Your letter doesn’t address any of these facts. Instead, you complain about “fringe groups” who have “grabbed the headlines by falsely depicting IDF soldiers in a negative light.” I do not know which “fringe groups” you have in mind, but that hardly matters: to anyone conversant with the facts, it is obviously the crimes committed by the IDF, not some rogue critics, that tend to cast the army in a “negative light.” Whoever reports such facts — whether he belongs to a large faction or a small one — is telling the simple truth. Your letter does not.

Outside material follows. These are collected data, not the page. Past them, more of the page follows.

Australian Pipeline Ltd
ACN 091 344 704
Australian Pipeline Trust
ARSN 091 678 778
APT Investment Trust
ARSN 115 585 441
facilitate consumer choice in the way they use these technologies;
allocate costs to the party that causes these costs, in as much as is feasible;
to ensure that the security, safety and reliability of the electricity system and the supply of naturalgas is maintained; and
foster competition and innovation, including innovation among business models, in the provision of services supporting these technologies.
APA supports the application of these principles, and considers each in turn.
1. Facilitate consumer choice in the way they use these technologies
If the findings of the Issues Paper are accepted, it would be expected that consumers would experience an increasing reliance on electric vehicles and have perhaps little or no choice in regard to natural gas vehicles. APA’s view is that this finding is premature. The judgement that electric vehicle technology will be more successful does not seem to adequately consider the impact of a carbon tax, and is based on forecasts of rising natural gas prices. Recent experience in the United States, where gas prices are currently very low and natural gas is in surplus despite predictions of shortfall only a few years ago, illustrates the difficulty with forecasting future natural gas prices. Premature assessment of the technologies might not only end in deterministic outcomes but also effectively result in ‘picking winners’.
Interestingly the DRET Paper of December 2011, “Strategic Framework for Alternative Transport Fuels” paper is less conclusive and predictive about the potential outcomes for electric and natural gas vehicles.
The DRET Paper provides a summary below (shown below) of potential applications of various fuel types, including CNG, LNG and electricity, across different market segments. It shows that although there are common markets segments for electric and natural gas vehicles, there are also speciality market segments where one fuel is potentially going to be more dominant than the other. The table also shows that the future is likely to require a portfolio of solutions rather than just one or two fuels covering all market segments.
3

Nor are you content with valorizing apartheid in the Jordan Valley. You quote Rabbi Yisroel Gustman as insisting that a Jewish soldier killed in Israel’s bloody invasion of Lebanon in 1982 “died defending the Jewish People and the Land of Israel.” Perhaps the rabbi actually believed that at the time. No one could believe it today. Current historical scholarship shows that Israel’s aggression was planned a year in advance and was designed to head off a political settlement with Palestinian leadership, not to “defend” the Israel-Lebanon border. Between 17,000 and 20,000 Palestinians and Lebanese, overwhelmingly civilians, lost their lives to Israel’s warmongering in that invasion. It is no honor to the dead to lie about who was responsible for their deaths; nor does falsifying the record of one of Israel’s ugliest atrocities whitewash its current crimes in the West Bank.

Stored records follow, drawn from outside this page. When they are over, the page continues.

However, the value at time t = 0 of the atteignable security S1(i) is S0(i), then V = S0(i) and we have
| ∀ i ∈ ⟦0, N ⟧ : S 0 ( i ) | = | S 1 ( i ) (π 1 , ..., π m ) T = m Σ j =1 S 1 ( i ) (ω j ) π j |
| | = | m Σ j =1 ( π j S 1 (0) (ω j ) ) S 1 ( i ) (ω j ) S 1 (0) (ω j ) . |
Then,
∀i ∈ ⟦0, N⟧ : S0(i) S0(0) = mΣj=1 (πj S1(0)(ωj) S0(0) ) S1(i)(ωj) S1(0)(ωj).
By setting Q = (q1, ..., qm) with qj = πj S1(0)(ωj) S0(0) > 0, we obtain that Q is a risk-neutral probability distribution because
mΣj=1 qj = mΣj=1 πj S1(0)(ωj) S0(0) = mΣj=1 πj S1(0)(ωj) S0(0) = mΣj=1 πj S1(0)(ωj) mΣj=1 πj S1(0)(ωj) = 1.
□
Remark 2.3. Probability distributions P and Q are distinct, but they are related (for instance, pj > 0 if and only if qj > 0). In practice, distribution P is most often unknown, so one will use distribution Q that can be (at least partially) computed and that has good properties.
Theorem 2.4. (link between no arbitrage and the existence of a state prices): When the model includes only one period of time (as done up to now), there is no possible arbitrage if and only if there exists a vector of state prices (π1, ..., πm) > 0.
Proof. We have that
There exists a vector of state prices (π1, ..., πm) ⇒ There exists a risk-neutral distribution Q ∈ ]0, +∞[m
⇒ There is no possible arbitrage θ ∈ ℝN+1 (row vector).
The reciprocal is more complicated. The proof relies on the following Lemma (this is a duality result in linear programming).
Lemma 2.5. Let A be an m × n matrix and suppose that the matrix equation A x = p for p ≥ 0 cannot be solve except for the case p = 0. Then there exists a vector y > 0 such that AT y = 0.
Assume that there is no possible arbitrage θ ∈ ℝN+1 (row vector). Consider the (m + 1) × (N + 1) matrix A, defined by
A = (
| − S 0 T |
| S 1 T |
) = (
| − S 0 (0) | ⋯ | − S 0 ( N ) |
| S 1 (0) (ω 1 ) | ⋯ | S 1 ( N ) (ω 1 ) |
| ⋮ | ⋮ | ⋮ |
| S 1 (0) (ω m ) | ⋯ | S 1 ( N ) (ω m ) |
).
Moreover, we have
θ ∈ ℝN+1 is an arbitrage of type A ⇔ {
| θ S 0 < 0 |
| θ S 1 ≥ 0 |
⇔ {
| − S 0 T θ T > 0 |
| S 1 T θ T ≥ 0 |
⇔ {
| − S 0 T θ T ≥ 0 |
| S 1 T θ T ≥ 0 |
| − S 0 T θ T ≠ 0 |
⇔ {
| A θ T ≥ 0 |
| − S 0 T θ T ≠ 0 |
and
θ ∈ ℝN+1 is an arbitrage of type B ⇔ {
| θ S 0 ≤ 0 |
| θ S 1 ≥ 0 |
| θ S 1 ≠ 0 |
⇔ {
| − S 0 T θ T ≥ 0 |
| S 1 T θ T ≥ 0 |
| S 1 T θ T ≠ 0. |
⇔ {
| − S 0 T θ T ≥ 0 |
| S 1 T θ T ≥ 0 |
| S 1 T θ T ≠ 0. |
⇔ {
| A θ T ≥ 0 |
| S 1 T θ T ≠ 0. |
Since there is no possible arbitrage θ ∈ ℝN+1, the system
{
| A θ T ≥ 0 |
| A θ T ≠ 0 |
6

You complete your letter with the story of an Israeli officer who reportedly told the parents of an Orthodox Jewish recruit that “Tefila [prayer] time is off limits to me. I can be court-martialed if I interfere with it, whether it takes 10 minutes or an hour. This is the new IDF.”

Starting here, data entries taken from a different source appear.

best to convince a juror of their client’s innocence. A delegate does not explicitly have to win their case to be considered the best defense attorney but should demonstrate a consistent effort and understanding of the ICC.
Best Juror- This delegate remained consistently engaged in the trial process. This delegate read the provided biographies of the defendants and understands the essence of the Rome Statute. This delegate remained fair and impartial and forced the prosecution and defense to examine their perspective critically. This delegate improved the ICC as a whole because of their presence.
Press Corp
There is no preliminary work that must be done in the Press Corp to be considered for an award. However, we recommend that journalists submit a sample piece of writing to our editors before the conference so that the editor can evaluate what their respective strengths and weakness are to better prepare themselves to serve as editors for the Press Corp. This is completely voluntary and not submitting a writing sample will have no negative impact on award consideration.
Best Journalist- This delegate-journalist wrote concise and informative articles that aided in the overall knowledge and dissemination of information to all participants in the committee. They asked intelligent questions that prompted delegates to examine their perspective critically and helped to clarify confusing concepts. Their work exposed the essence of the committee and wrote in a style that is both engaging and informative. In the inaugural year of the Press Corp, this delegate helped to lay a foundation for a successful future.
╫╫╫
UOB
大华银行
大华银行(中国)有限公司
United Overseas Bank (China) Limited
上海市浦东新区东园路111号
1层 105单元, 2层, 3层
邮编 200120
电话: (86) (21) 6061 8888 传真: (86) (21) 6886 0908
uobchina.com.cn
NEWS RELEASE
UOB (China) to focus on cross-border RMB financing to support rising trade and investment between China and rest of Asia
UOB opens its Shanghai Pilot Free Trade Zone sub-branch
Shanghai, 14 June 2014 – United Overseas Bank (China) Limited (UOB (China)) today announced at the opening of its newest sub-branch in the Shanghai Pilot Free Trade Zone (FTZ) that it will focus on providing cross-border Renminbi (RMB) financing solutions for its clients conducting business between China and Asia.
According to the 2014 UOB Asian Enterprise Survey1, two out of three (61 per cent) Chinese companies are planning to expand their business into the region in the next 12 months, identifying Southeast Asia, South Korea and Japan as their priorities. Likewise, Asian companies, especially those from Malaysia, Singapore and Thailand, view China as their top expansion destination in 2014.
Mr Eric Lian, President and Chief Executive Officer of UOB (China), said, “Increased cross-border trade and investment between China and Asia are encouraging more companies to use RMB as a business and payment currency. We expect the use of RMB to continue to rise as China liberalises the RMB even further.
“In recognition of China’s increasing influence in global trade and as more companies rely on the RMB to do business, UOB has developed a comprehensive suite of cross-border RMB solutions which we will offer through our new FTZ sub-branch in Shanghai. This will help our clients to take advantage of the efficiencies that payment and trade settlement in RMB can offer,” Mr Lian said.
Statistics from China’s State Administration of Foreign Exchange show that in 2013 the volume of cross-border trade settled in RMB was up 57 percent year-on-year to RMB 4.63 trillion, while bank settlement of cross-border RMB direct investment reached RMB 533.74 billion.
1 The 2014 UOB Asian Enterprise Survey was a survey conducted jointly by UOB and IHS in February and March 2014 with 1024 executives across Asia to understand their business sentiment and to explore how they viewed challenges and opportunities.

Alas! If only “the new IDF” respected the human rights of Palestinians with a fraction of the zeal it invests in its soldiers’ prayers! Your letter appears to endorse the priorities of the Orthodox Union’s Rabbi Avi Berman, who boasted in January 2009 that handing out t’fillin to Israeli soldiers as they joined in the massacre of hundreds of unarmed Gaza civilians (300 of them children) would help the Israelis “build a sense of comfort” around their role in that slaughter.
It’s bad enough that rabbis like Avi Berman — and apparently you, too — are prepared to praise war crimes. But you don’t stop there: you’ll even encourage the use of Jewish prayers (and religious objects used in the prayers, like t’fillin) as a way of rationalizing murder and land theft. Somehow you cannot see that in praising the soldiers who carry out such crimes you are actually demeaning Judaism, not defending it.
And that, finally, is why I have to respond to your letter. Judaism matters to me. And it follows that Judaism’s cooptation by a criminal military enterprise must matter as well. If we religious Jews are to look at ourselves in a mirror, we — you and I both — must know how to distinguish the righteous application of our Torah’s principles from the cynical manipulation of Jewish tribal solidarity.
Perhaps the young men praised in your letter have been duped into believing that doing Israel’s dirty work in the Occupied Territories is a worthy task. But the facts tell a different story. And to praise crime as a religious achievement, as your letter does, is to make every reader you influence complicit in the betrayal of a precious religious tradition.
Rabbi, I know you are capable of much better.